**REQUEST**
Pull out each line in the data below that contains the string "Iqon". Copy those lines unchanged, one per line.

**Collected data**
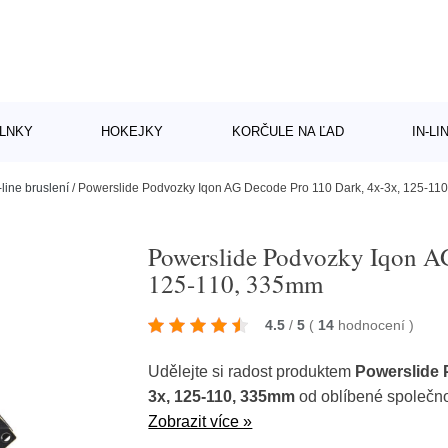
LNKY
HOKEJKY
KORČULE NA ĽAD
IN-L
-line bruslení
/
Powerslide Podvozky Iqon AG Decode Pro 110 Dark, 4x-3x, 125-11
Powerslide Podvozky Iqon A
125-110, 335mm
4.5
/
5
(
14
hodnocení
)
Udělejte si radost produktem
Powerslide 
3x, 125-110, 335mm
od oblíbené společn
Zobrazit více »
--
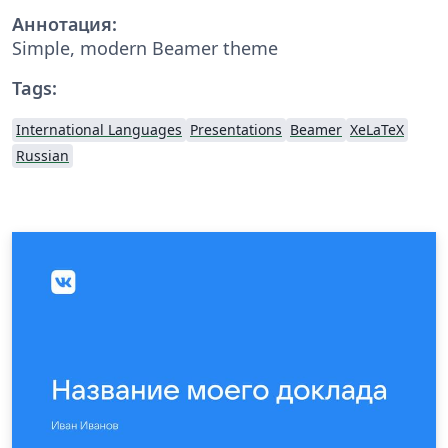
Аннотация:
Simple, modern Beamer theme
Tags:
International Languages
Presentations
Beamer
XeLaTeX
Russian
--
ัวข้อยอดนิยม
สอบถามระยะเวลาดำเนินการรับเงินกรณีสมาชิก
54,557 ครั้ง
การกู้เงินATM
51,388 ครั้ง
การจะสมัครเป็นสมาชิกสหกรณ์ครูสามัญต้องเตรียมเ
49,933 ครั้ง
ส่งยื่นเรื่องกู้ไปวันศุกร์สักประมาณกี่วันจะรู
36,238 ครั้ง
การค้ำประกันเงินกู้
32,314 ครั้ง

**ANSWER SECTION**
Powerslide Podvozky Iqon AG Decode Pro 110 Dark, 4x-3x, 125-11
Powerslide Podvozky Iqon A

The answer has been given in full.